──────── Given records ────────
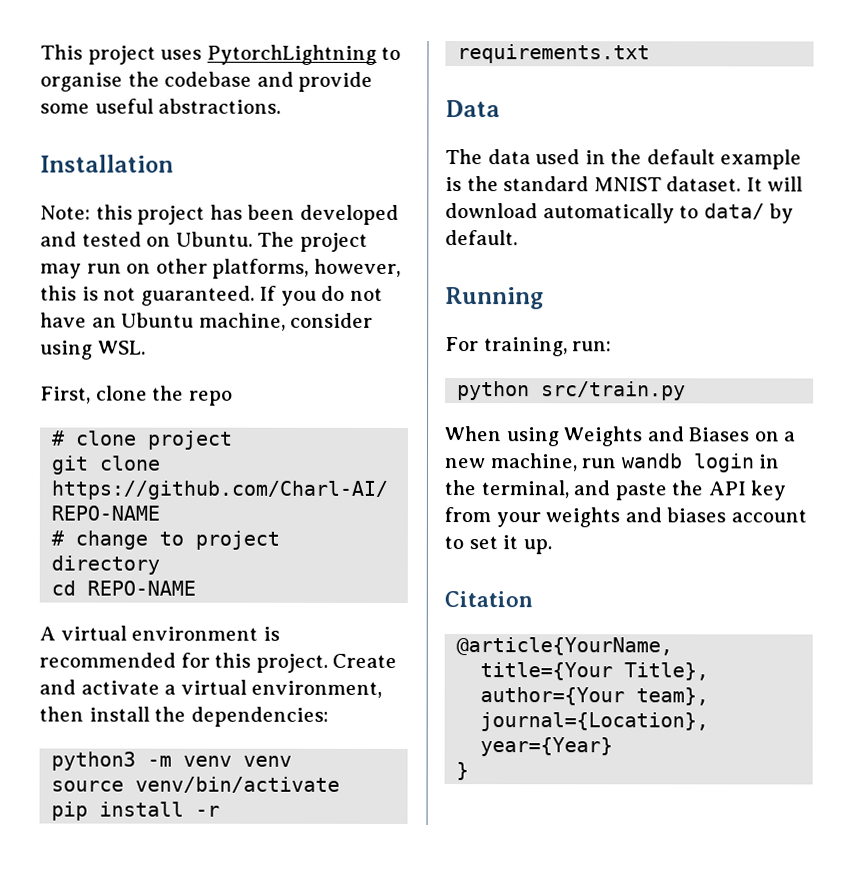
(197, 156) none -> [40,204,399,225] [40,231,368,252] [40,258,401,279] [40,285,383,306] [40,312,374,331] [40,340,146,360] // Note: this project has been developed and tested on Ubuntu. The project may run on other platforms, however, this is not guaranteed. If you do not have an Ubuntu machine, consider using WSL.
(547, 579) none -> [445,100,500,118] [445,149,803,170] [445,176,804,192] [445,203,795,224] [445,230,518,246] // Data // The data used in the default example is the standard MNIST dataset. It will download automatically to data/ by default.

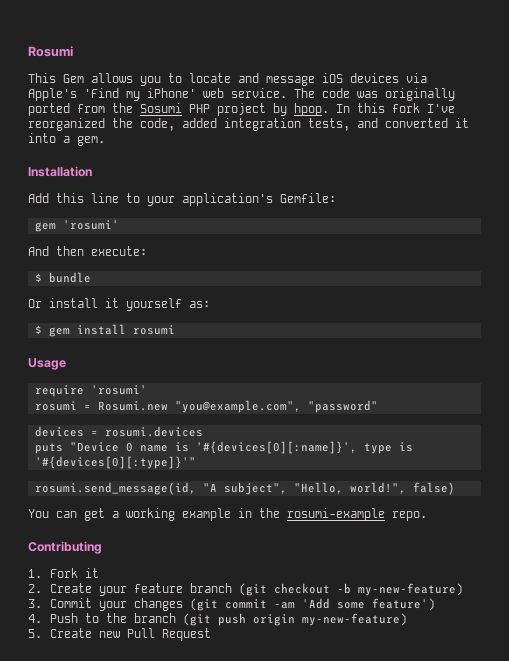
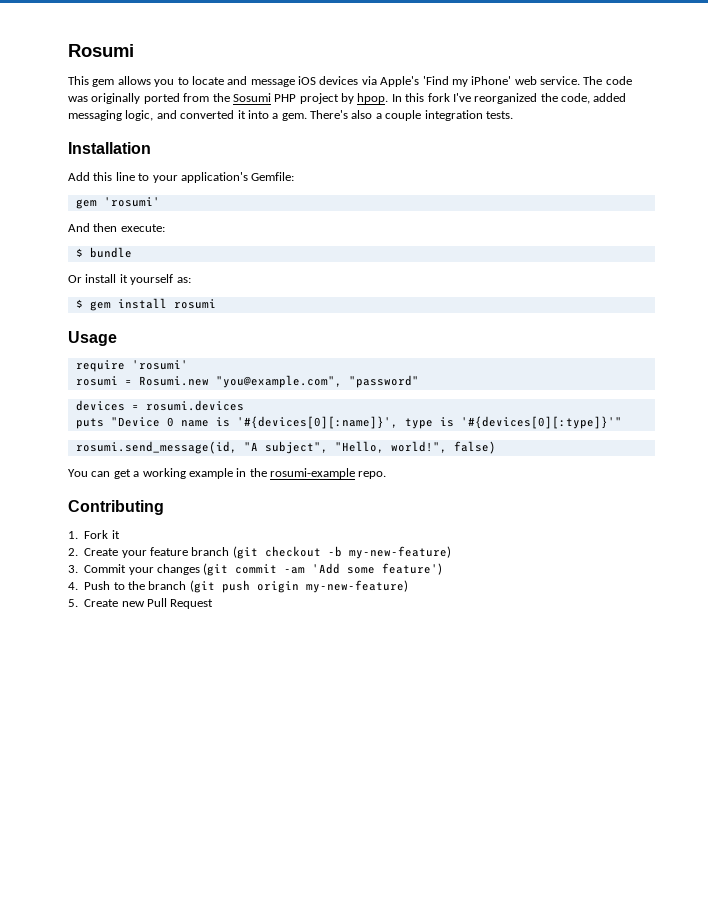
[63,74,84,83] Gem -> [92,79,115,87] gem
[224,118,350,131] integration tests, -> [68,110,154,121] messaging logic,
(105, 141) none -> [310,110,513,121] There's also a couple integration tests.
────────
──────── Given records ────────
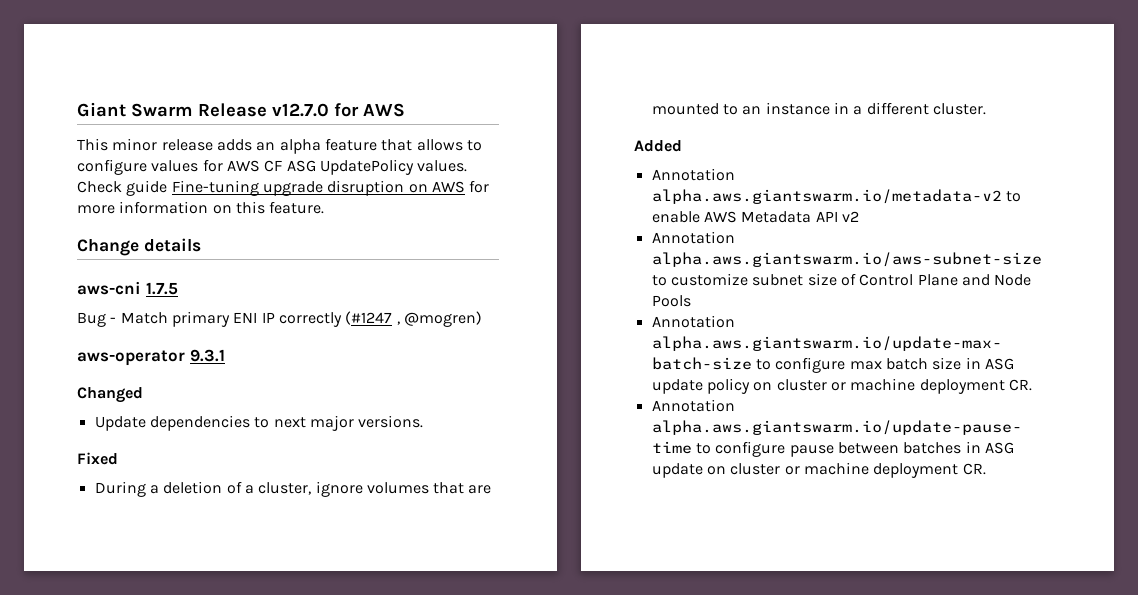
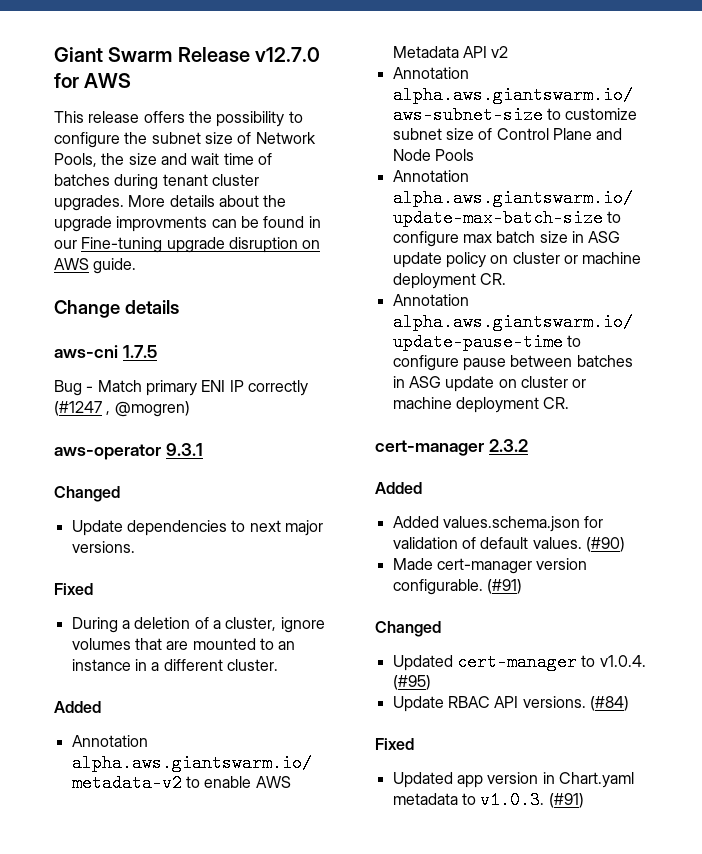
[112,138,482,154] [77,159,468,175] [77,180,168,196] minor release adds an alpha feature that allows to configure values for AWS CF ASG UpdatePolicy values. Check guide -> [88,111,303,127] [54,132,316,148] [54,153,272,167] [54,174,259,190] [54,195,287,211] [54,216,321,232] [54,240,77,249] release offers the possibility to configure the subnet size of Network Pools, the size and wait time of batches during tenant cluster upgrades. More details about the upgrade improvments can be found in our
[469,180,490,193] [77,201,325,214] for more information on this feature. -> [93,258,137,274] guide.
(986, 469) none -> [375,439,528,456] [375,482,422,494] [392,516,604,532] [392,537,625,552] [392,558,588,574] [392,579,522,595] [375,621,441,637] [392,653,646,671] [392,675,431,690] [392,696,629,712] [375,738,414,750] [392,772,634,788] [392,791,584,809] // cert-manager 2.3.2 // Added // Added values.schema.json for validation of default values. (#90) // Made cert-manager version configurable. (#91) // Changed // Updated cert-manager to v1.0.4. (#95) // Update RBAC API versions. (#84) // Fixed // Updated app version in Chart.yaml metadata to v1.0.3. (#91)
────────
──────── Given records ────────
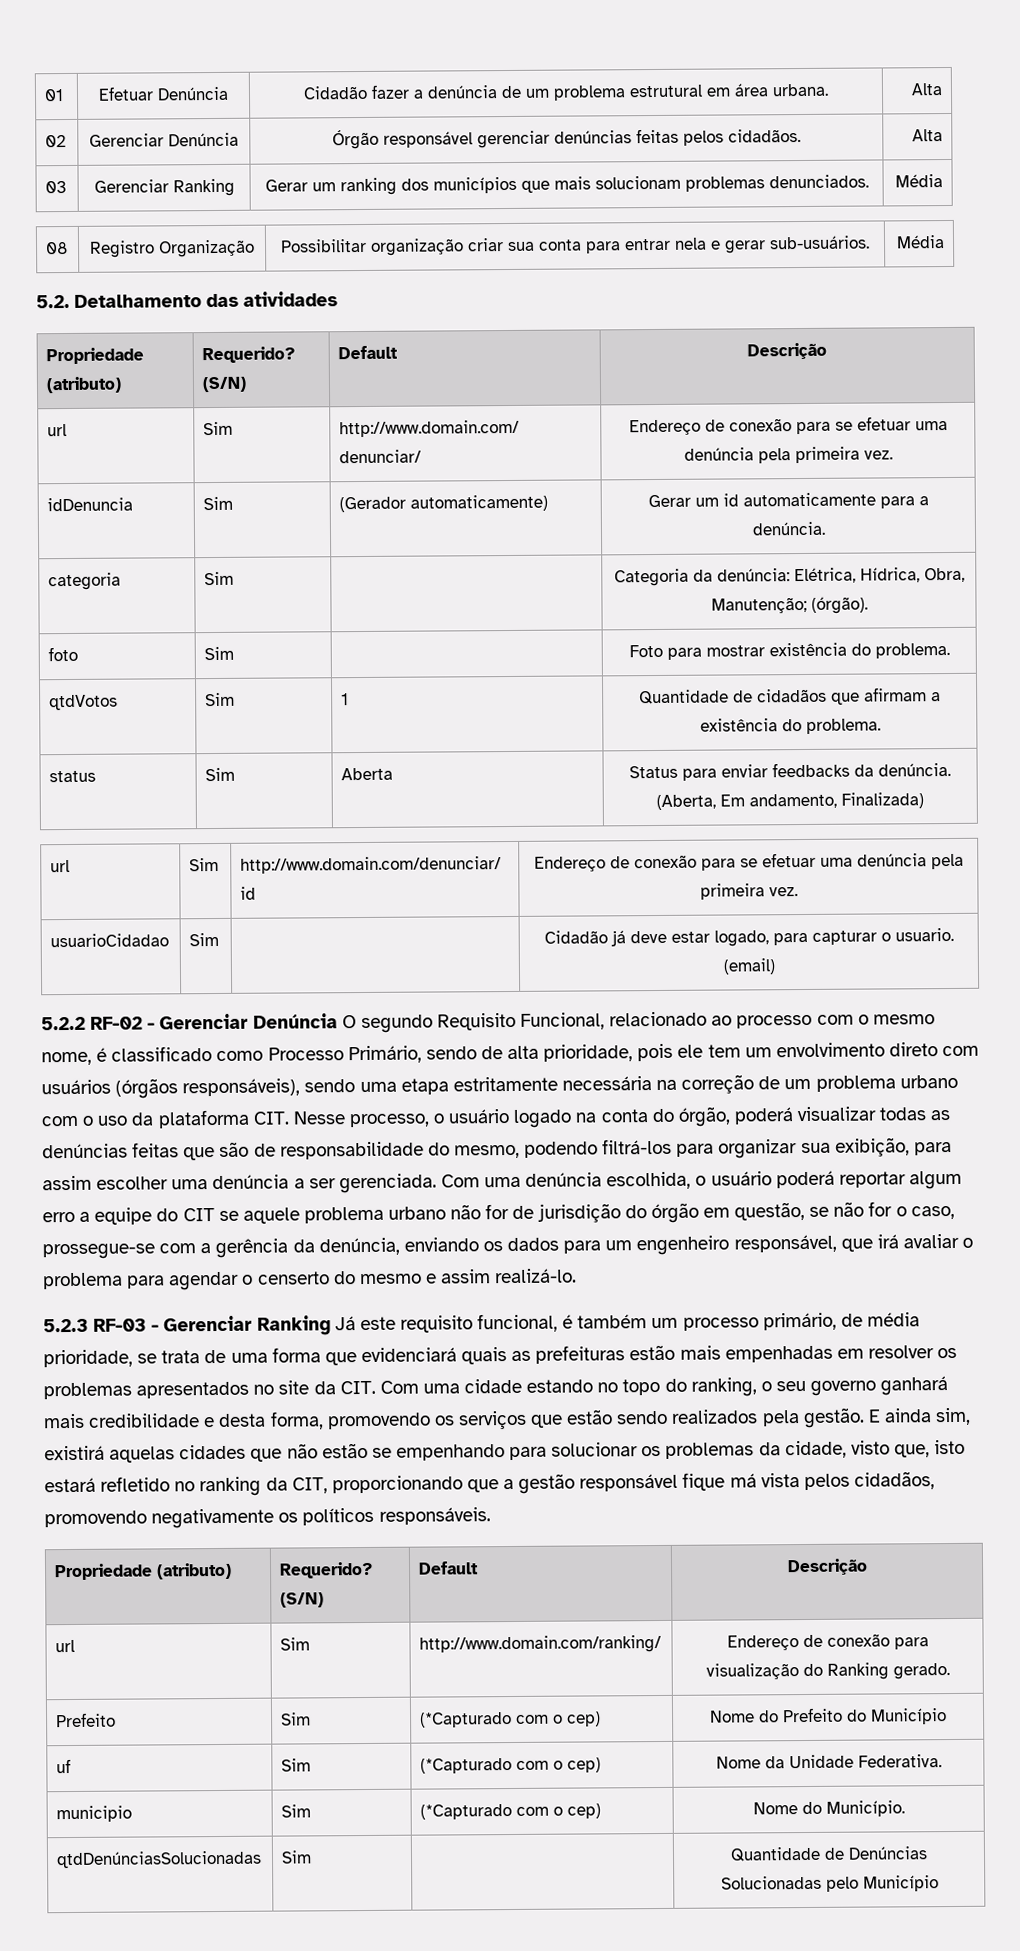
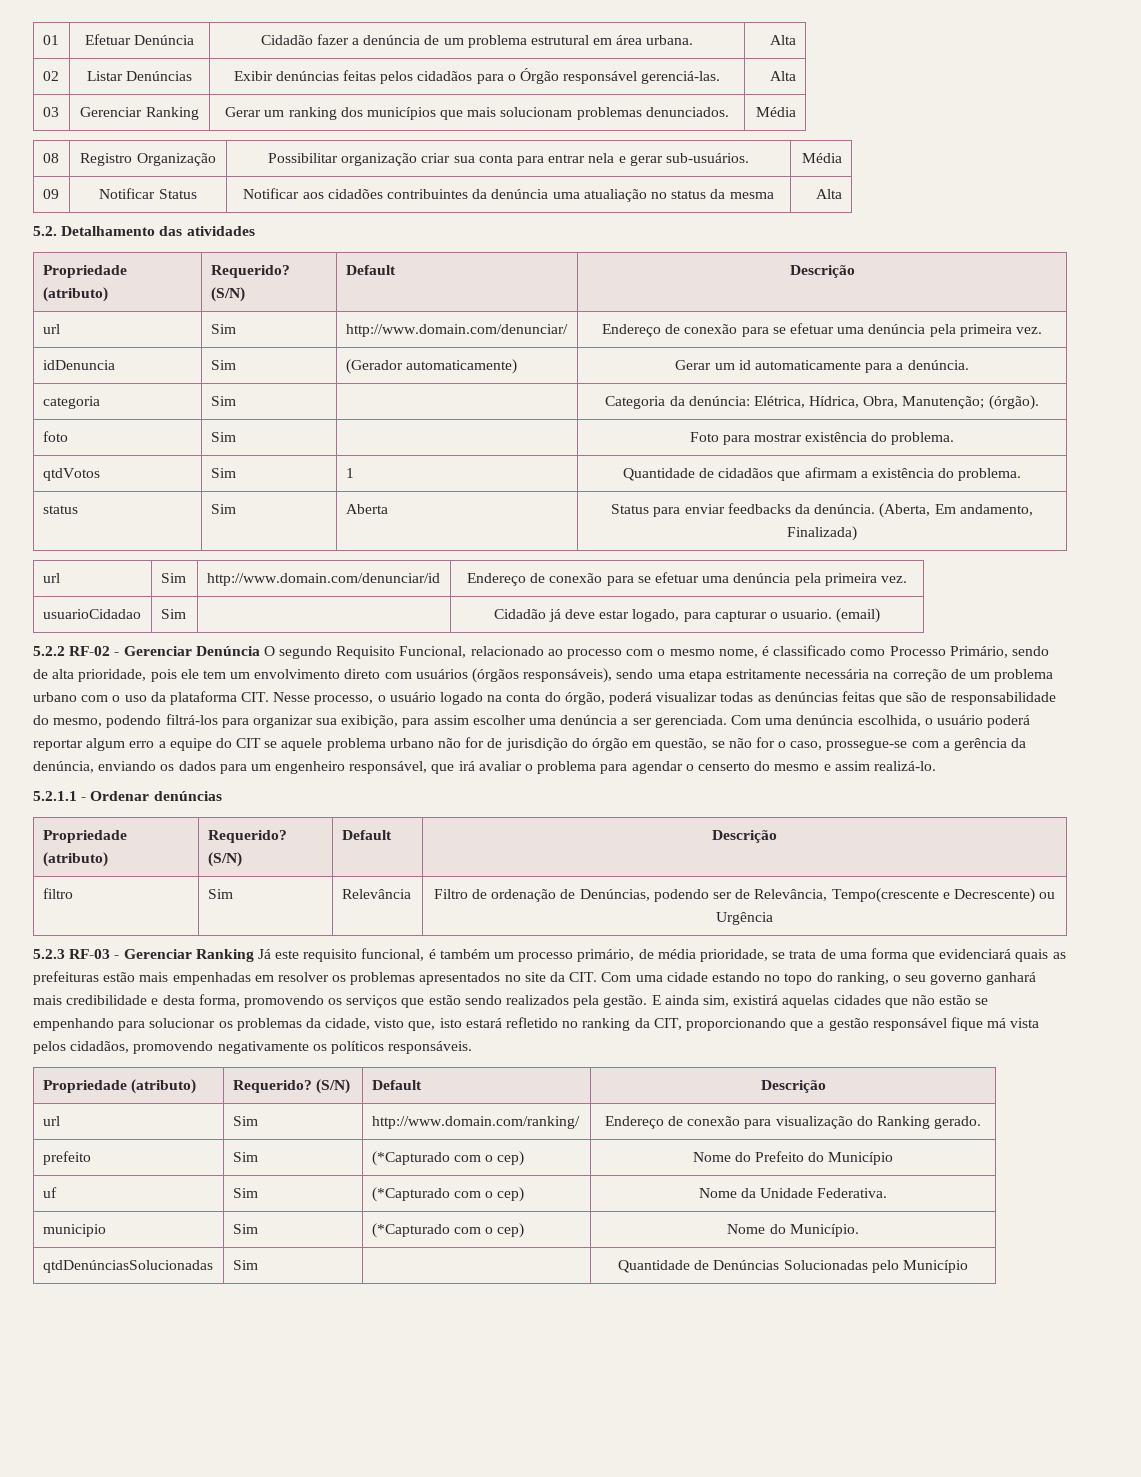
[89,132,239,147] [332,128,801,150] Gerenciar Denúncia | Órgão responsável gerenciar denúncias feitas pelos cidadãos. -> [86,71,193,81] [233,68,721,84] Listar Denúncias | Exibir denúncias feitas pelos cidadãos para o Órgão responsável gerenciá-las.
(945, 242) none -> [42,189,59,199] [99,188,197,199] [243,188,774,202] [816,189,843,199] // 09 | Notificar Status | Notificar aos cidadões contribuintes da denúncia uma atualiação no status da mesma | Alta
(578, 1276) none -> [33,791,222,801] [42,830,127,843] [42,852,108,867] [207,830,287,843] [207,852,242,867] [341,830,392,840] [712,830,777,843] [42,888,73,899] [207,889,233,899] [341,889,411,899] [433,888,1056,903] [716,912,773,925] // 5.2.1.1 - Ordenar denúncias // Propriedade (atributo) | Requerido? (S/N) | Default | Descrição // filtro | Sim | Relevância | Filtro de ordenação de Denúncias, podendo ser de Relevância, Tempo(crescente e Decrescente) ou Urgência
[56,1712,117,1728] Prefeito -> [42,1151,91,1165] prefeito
────────
> **Task goal**
Take the lines above starting at the one containing "(197, 156) none" and ending at the one containing "(105, 141) none", and print them again exactly, without pictures.

> **Output of the task**
(197, 156) none -> [40,204,399,225] [40,231,368,252] [40,258,401,279] [40,285,383,306] [40,312,374,331] [40,340,146,360] // Note: this project has been developed and tested on Ubuntu. The project may run on other platforms, however, this is not guaranteed. If you do not have an Ubuntu machine, consider using WSL.
(547, 579) none -> [445,100,500,118] [445,149,803,170] [445,176,804,192] [445,203,795,224] [445,230,518,246] // Data // The data used in the default example is the standard MNIST dataset. It will download automatically to data/ by default.

[63,74,84,83] Gem -> [92,79,115,87] gem
[224,118,350,131] integration tests, -> [68,110,154,121] messaging logic,
(105, 141) none -> [310,110,513,121] There's also a couple integration tests.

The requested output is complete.